AUFGABENSTELLUNG =
(1) Beantworte zum Text über parasoziale Interaktionen diese Fragen:
(a) Was tut jemand beim Fußballspiel, der laut Text parasozial kommuniziert?
(b) Wie heißt der Instagram-Account von Roxana Hofmann?
(c) Wie viele Accounts folgen ihr?
(2) Fasse den Absatz des Textes über parasoziale Interaktionen, der mit „Roxana Hofmann ist Mama-Bloggerin“ beginnt, als Stichpunktliste zusammen.
(3) Führe den Text über parasoziale Interaktionen nach seinem letzten Satz weiter.

Die Vorstufe derartiger Beziehungen sind viele einzelne parasoziale Interaktionen. Wer beim Fußballspiel den Fernseher anschreit, wenn der Lieblingsspieler den Ball ganz knapp über das Tor gesetzt hat, der kommuniziert parasozial. Denn der Fußballspieler wird den Schrei wohl nicht hören. Wer auf die Frage einer Bloggerin in ihrer Instagram-Story, ob sie sich eine Katze anschaffen soll, antwortet, auch der interagiert parasozial. Möglicherweise wird sie die Antwort sehen, vielleicht geht sie aber auch zwischen hunderten weiteren Antworten ihrer Follower unter.
Die andere Seite
Roxana Hofmann ist Mama-Bloggerin. Auf ihrem Instagram-Account „rosarotundhimmlischblau“ teilt die 36-jährige zweifache Mutter Inhalte über das Mama-Sein. Ihr folgen über 40.000 Accounts. Im Gespräch mit medienMITTWEIDA sagt sie, dass die Beziehung zu ihren Followern unterschiedlich sei. „Manche schreiben mir einfach und ich antworte, da ist keine Beziehung. Mit einigen habe ich häufiger, teilweise täglich Kontakt, die senden mir dann auch Bilder von ihren Kindern“, so die Bloggerin. Regelmäßig zeigt die 36-Jährige in ihrer Instagram-Story Produkte, veranstaltet Giveaways oder verlinkt andere Bloggerinnen. In einem Interview mit Freie Presse erzählte sie, dass sie häufig nach ihrer Meinung gefragt werde. Möglicherweise treffen ihre Follower aufgrund der Produktempfehlungen dann eine Kaufentscheidung für ein Produkt.

MATERIAL =

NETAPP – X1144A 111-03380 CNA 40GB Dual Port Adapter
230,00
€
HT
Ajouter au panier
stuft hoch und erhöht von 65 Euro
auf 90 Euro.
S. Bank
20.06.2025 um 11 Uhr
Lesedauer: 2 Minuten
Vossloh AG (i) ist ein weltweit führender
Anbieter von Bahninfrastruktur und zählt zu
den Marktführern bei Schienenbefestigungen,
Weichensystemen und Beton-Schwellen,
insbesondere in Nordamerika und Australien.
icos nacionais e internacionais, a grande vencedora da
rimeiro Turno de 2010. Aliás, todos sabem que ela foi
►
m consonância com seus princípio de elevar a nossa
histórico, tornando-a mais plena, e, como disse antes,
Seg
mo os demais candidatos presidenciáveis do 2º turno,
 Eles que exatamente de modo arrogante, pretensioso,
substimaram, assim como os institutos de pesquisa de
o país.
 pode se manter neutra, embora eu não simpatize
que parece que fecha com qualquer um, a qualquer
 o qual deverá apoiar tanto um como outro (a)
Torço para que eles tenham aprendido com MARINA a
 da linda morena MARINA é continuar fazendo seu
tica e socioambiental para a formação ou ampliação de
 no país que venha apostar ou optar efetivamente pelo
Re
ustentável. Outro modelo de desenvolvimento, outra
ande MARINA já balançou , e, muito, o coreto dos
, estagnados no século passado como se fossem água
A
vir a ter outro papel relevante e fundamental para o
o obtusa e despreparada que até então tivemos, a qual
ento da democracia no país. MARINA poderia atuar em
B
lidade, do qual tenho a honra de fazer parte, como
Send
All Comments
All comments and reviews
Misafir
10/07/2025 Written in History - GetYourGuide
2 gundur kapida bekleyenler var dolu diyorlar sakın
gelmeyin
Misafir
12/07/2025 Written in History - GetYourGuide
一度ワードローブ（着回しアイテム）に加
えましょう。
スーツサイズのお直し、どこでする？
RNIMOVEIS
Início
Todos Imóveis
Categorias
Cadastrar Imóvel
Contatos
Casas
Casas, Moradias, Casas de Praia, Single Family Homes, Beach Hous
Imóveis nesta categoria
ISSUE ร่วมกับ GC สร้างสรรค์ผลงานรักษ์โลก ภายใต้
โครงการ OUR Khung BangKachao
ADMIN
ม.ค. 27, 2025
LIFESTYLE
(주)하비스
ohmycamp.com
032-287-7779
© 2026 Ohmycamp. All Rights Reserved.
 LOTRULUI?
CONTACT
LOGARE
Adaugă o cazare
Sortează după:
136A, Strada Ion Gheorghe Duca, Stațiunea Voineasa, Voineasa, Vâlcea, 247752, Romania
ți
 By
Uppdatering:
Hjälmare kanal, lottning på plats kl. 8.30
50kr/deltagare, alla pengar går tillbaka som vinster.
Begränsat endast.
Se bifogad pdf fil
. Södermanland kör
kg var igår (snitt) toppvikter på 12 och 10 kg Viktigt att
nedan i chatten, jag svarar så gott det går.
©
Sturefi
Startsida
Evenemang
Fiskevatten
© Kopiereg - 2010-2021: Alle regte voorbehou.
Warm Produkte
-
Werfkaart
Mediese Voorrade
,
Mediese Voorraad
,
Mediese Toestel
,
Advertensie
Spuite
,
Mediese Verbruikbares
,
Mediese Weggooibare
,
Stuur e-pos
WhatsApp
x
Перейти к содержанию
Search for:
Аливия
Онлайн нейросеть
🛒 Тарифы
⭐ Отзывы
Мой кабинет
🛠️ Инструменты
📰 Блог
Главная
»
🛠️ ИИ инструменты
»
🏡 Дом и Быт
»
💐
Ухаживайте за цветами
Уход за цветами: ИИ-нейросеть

LÖSUNGEN =
(1)
(a) Er schreit den Fernseher an, wenn der Lieblingsspieler den Ball ganz knapp über das Tor gesetzt hat.
(b) „rosarotundhimmlischblau“
(c) Über 40.000 Accounts.

(2)
- Roxana Hofmann, 36 Jahre alt, zweifache Mutter und Mama-Bloggerin
- Instagram-Account „rosarotundhimmlischblau“ mit Inhalten über das Mama-Sein, über 40.000 Follower
- Beziehung zu Followern unterschiedlich: mit manchen kein Verhältnis, mit einigen häufiger, teils täglicher Kontakt, teils mit Bildern von deren Kindern
- Zeigt in ihrer Instagram-Story regelmäßig Produkte, veranstaltet Giveaways und verlinkt andere Bloggerinnen
- Wird laut einem Interview mit Freie Presse häufig nach ihrer Meinung gefragt
- Follower treffen möglicherweise aufgrund ihrer Produktempfehlungen Kaufentscheidungen

(3)
Wie stark bestimmen Social Media Influencer unserer Zeit die Meinungsbildungsprozesse ihrer Follower mit? Das hat erst kürzlich die Wissenschaftlerin Leonie Wunderlich untersucht. Linda Rath hebt ein Ergebnis der Forschung besonders hervor: „Anhand qualitativer Interviews mit 22 Jugendlichen und jungen Erwachsenen ist sie unter anderem zu dem spannenden Ergebnis gekommen, ‘dass Mädchen prominente Persönlichkeiten als „Freunde“ betrachten, während Jungen diese eher als Autoritätspersonen wahrnehmen’.“
Über 40.000 Accounts zeigt Mama-Bloggerin Roxana Hofmann auf Instagram ihren Alltag. Sie ist sich sicher, dass einige von ihnen parasoziale Beziehungen zu ihr führen. Foto: Roxana Hofmann
Ein paar ihrer Follower habe Roxana Hofmann inzwischen schon im echten Leben getroffen, zum Beispiel bei einem von ihr veranstalteten Blogger-Treffen. Dafür konnten sich Menschen aus Roxana Hofmanns Community anmelden. Zum Treffen gab es Kaffee und Kuchen, die Community konnte sich kennenlernen, so die Bloggerin. „Das war schon ein komisches Gefühl“, erzählt sie rückblickend. „Ich wusste von den Personen nichts, während sie mich kannten.“ Über ihr Leben und das ihrer Kinder poste sie bewusst, „wie ich es mit einem Freund teilen würde“. Sie sei sich sicher, dass manche ihrer Follower parasoziale Beziehungen zu ihr führen. „Es kommt aber immer darauf an, wie es rübergebracht wird. Letztens hat mir jemand geschrieben, dass sie bei mir vorbeigelaufen ist, als ich gerade nach Hause kam, und sie mich gesehen hat.“ Das finde die Mutter gruselig.
Ich kenne dich
Eine Beziehung bildet sich allein durch parasoziale Interaktionen noch nicht. Es braucht neben wiederholten Interaktionen die Illusion von Nähe und das Gefühl, die berühmte Person zu kennen. Besonders in der Beziehung zwischen Follower und Influencer ist dieses Gefühl schnell hergestellt. Durch den personalisierten Kontakt auf Social Media, zum Beispiel durch einen Like, eine Antwort oder einen Repost von dem Influencer, wird die Hürde aufseiten der Fans niedriger, eine parasoziale Beziehung aufzubauen. Wenn die prominente Person dann noch persönliche, vielleicht sogar intime Gedanken, Gefühle oder Erfahrungen öffentlich teilt, verfestigt sich beim Fan die Illusion, die reale Person zu kennen.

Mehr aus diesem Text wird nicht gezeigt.